# New store? Hank's Aquarium.



## Harry Muscle (Mar 21, 2007)

Thought I'd share this ... came across this while on another forum:

http://www.shrimpnow.com/forums/showthread.php?threadid=5289

The place is called Hank's Aquarium. Get's a pretty good review from that guy.

Harry


----------



## trailblazer295 (Mar 7, 2010)

I think your thinking of Franks Aquarium.


----------



## Darkblade48 (Jan 28, 2008)

See this thread here:

http://gtaaquaria.com/forum/showthread.php?t=14205

It is a nearly identical copy and paste.

The only exception is that Frank was changed to "Hank". It should be Frank's Aquarium.

Edit: Ninja'ed.


----------



## Guest (May 4, 2010)

he got in trouble on shrimpnow for spam posting repetitively.

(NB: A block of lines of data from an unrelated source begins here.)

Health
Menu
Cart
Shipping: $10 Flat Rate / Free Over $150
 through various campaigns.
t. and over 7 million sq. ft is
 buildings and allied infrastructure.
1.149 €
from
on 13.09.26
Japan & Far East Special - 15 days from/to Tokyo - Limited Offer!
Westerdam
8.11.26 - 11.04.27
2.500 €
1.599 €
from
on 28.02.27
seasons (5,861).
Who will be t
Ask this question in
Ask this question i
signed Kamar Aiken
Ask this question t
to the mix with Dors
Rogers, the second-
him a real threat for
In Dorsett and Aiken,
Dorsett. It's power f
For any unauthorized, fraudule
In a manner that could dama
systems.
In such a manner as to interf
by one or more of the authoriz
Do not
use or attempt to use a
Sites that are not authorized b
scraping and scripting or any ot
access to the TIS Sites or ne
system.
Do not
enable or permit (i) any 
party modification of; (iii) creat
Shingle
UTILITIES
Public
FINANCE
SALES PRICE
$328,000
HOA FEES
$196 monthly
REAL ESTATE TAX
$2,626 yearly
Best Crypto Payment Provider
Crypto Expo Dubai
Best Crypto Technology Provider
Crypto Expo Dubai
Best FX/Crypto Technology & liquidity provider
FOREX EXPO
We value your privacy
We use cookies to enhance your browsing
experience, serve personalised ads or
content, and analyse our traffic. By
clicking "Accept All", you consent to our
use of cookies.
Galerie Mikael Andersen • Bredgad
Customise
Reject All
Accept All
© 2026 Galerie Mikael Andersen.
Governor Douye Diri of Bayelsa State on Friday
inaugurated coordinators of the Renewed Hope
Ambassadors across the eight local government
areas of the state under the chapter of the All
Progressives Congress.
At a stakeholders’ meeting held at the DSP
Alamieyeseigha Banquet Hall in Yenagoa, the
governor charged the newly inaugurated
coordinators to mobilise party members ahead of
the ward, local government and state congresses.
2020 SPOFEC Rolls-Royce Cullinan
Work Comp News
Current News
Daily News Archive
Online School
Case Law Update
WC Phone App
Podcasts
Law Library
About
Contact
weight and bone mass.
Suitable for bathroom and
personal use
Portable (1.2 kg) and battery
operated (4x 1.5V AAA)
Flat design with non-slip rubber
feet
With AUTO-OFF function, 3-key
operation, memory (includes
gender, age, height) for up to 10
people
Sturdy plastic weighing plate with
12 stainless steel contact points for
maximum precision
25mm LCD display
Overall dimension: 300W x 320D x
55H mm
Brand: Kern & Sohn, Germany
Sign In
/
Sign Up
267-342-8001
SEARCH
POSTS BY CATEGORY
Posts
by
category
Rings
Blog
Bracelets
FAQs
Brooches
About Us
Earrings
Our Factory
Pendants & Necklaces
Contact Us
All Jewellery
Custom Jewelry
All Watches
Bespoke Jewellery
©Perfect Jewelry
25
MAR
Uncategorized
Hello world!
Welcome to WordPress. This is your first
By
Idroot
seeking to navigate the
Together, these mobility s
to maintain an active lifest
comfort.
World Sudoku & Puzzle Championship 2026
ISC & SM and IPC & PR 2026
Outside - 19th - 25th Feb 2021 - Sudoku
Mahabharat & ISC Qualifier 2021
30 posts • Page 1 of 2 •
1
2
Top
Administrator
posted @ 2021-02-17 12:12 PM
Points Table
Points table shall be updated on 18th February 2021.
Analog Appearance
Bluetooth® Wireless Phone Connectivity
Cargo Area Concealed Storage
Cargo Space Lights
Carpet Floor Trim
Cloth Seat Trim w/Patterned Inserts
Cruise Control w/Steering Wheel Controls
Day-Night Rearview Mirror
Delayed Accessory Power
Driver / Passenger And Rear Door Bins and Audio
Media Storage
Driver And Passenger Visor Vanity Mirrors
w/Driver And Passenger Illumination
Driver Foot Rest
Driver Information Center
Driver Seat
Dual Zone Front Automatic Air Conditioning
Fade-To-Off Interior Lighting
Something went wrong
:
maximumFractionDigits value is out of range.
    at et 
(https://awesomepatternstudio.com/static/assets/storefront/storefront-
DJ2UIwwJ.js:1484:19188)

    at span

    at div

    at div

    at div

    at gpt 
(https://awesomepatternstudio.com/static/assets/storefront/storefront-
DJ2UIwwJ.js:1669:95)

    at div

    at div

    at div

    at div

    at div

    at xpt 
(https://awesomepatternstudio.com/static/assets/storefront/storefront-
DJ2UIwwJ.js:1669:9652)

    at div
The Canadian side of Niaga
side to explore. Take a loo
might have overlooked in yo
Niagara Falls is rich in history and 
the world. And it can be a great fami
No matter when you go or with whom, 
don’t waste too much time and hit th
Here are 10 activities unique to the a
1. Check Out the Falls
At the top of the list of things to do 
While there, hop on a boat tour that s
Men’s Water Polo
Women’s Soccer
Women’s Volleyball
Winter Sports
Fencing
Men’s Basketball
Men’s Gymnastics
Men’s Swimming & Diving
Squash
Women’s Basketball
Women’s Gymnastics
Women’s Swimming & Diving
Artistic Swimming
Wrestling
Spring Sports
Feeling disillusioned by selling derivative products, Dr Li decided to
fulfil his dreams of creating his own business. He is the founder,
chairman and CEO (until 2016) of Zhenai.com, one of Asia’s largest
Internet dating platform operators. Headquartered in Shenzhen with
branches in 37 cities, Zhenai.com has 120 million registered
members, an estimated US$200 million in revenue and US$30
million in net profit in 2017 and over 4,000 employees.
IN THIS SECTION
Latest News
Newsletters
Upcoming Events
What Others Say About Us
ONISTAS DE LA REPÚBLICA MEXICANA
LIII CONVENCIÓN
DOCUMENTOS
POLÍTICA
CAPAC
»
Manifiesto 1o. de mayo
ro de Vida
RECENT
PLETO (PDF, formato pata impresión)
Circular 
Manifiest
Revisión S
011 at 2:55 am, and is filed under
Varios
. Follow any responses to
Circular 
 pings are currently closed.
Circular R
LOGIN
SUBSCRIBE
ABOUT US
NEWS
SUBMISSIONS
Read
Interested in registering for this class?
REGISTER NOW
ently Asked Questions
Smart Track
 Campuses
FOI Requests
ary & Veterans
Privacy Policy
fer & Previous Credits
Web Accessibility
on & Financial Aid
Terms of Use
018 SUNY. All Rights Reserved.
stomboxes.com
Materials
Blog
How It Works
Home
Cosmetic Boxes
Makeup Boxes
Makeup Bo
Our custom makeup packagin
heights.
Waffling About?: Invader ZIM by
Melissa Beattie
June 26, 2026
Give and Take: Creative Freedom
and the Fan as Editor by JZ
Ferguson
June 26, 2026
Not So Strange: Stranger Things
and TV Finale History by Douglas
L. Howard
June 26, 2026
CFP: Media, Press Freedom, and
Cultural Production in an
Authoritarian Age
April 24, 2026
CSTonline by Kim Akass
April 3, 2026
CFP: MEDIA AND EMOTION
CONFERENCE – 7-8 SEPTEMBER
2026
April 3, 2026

gotta love the posters who fail to actually look for threads that are ongoing and then post something they think is new.


----------



## Harry Muscle (Mar 21, 2007)

Ooops, I guess my good intentions were somewhat misplaced ... sorry about that 

Harry


----------



## CrystalMethShrimp (Apr 27, 2010)

h_s said:


> he got in trouble on shrimpnow for spam posting repetitively.
> 
> gotta love the posters who fail to actually look for threads that are ongoing and then post something they think is new.


gotta love us trouble making noobies ..

"hank" rather frank owns a great store and it deserves to be checked out if your going to be in the area..(for those who didn't know)


----------